Tal excedente, esta produção extra, numa formação social marcada pela escassez, surge em primeiro lugar do aproveitamento das sementes e da criação da agricultura. A partir da existência do excedente e da escassez ao mesmo tempo estabelece-se a luta pela distribuição deste excedente. Os meios determinantes na satisfação das necessidades já podiam ser convertidos em finalidade não apenas do desejo como da posse. Logo, do avanço da capacidade de trabalho humano se desdobra a divisão do trabalho, a separação do trabalho manual e intelectual, a separação das cidades e do campo e a estratificação social entre os

homens. Das comunidades primitivas, das tribos de caçadores e coletores se passava a sociedade dividida em opressores e oprimidos, explorados e exploradores, castas, estamentos e classes sociais.

A imagem força de abertura do Manifesto comunista, uma das obras mais influentes da literatura universal, forneceu numa poderosa síntese a chave da madura concepção da história de Marx (embora o autor apenas tivesse 29 anos), marcada pelo conflito de interesses de classes antagônicas, pelas contradições de classe.

A história de toda a sociedade até agora tem sido a história da luta de classes. Homem livre e escravo, patrício e plebeu, barão e servo, membro das corporações e aprendiz, em suma, opressores e oprimidos, estiveram em contraposição um aos outros e envolvidos em uma luta ininterrupta, ora disfarçada, ora aberta, que terminou sempre com a transformação revolucionária da sociedade ou com o declínio comum das classes em conflito. (MARX, 1997, p.8)

Compreender em sua concepção da história a luta entre as classes foi um dos elementos distintivos fundamentais na sua obra. Ou seja, estabeleceu a existência da contradição, neste caso a contradição entre as classes sociais, como o motor do movimento histórico. Embora outros autores, como os historiadores da Restauração Thierry, Mignet, Guizot, tenham reconhecido a luta entre as classes, enquanto ordenadora do desenvolvimento histórico, não extraíram daí todas as consequências, nem tiveram a profundidade para a apreciação do conjunto das relações sociais derivadas desta conclusão.

Ao mesmo tempo, a obra de Marx apontou como fundamental a existência da contradição entre as forças produtivas e as relações de produção. Estamos, portanto, diante de duas contradições fundamentais e relacionadas. Como se estabelece esta relação? Qual a importância de cada uma delas? O que é mais importante na determinação do desenvolvimento histórico?
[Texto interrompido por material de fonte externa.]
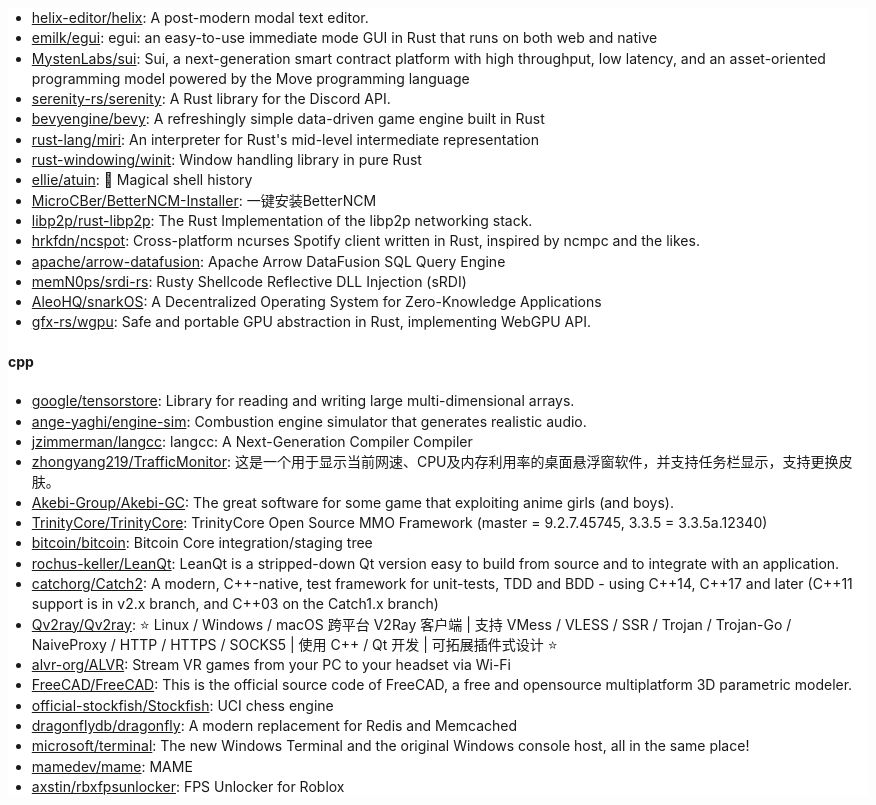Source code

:* [helix-editor/helix](https://github.com/helix-editor/helix): A post-modern modal text editor.
* [emilk/egui](https://github.com/emilk/egui): egui: an easy-to-use immediate mode GUI in Rust that runs on both web and native
* [MystenLabs/sui](https://github.com/MystenLabs/sui): Sui, a next-generation smart contract platform with high throughput, low latency, and an asset-oriented programming model powered by the Move programming language
* [serenity-rs/serenity](https://github.com/serenity-rs/serenity): A Rust library for the Discord API.
* [bevyengine/bevy](https://github.com/bevyengine/bevy): A refreshingly simple data-driven game engine built in Rust
* [rust-lang/miri](https://github.com/rust-lang/miri): An interpreter for Rust's mid-level intermediate representation
* [rust-windowing/winit](https://github.com/rust-windowing/winit): Window handling library in pure Rust
* [ellie/atuin](https://github.com/ellie/atuin): 🐢 Magical shell history
* [MicroCBer/BetterNCM-Installer](https://github.com/MicroCBer/BetterNCM-Installer): 一键安装BetterNCM
* [libp2p/rust-libp2p](https://github.com/libp2p/rust-libp2p): The Rust Implementation of the libp2p networking stack.
* [hrkfdn/ncspot](https://github.com/hrkfdn/ncspot): Cross-platform ncurses Spotify client written in Rust, inspired by ncmpc and the likes.
* [apache/arrow-datafusion](https://github.com/apache/arrow-datafusion): Apache Arrow DataFusion SQL Query Engine
* [memN0ps/srdi-rs](https://github.com/memN0ps/srdi-rs): Rusty Shellcode Reflective DLL Injection (sRDI)
* [AleoHQ/snarkOS](https://github.com/AleoHQ/snarkOS): A Decentralized Operating System for Zero-Knowledge Applications
* [gfx-rs/wgpu](https://github.com/gfx-rs/wgpu): Safe and portable GPU abstraction in Rust, implementing WebGPU API.

#### cpp
* [google/tensorstore](https://github.com/google/tensorstore): Library for reading and writing large multi-dimensional arrays.
* [ange-yaghi/engine-sim](https://github.com/ange-yaghi/engine-sim): Combustion engine simulator that generates realistic audio.
* [jzimmerman/langcc](https://github.com/jzimmerman/langcc): langcc: A Next-Generation Compiler Compiler
* [zhongyang219/TrafficMonitor](https://github.com/zhongyang219/TrafficMonitor): 这是一个用于显示当前网速、CPU及内存利用率的桌面悬浮窗软件，并支持任务栏显示，支持更换皮肤。
* [Akebi-Group/Akebi-GC](https://github.com/Akebi-Group/Akebi-GC): The great software for some game that exploiting anime girls (and boys).
* [TrinityCore/TrinityCore](https://github.com/TrinityCore/TrinityCore): TrinityCore Open Source MMO Framework (master = 9.2.7.45745, 3.3.5 = 3.3.5a.12340)
* [bitcoin/bitcoin](https://github.com/bitcoin/bitcoin): Bitcoin Core integration/staging tree
* [rochus-keller/LeanQt](https://github.com/rochus-keller/LeanQt): LeanQt is a stripped-down Qt version easy to build from source and to integrate with an application.
* [catchorg/Catch2](https://github.com/catchorg/Catch2): A modern, C++-native, test framework for unit-tests, TDD and BDD - using C++14, C++17 and later (C++11 support is in v2.x branch, and C++03 on the Catch1.x branch)
* [Qv2ray/Qv2ray](https://github.com/Qv2ray/Qv2ray): ⭐ Linux / Windows / macOS 跨平台 V2Ray 客户端 | 支持 VMess / VLESS / SSR / Trojan / Trojan-Go / NaiveProxy / HTTP / HTTPS / SOCKS5 | 使用 C++ / Qt 开发 | 可拓展插件式设计 ⭐
* [alvr-org/ALVR](https://github.com/alvr-org/ALVR): Stream VR games from your PC to your headset via Wi-Fi
* [FreeCAD/FreeCAD](https://github.com/FreeCAD/FreeCAD): This is the official source code of FreeCAD, a free and opensource multiplatform 3D parametric modeler.
* [official-stockfish/Stockfish](https://github.com/official-stockfish/Stockfish): UCI chess engine
* [dragonflydb/dragonfly](https://github.com/dragonflydb/dragonfly): A modern replacement for Redis and Memcached
* [microsoft/terminal](https://github.com/microsoft/terminal): The new Windows Terminal and the original Windows console host, all in the same place!
* [mamedev/mame](https://github.com/mamedev/mame): MAME
* [axstin/rbxfpsunlocker](https://github.com/axstin/rbxfpsunlocker): FPS Unlocker for Roblox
As forças produtivas ou a luta de classes? Os homens fazem a história? Estas são questões fundamentais. Afinal, estamos trabalhando sobre a obra de um autor que via a possibilidade de superação de um modo de produção determinado a partir do desenvolvimento de suas contradições. Em suas próprias palavras, “o desenvolvimento das contradições de uma forma histórica de produção é o único caminho de sua dissolução e do estabelecimento de uma forma nova” (MARX, 1987, p.553); contradições cujas maiores expressões – que formam o núcleo da obra de Marx – é a existente entre forças produtivas e as relações de produção e entre exploradores e explorados de modo geral e da burguesia com o proletariado em particular. Neste caso, a burguesia e a propriedade privada dos meios de

produção são o positivo, o proletariado e a oposição à propriedade burguesa são os pólos negativos de uma totalidade comum.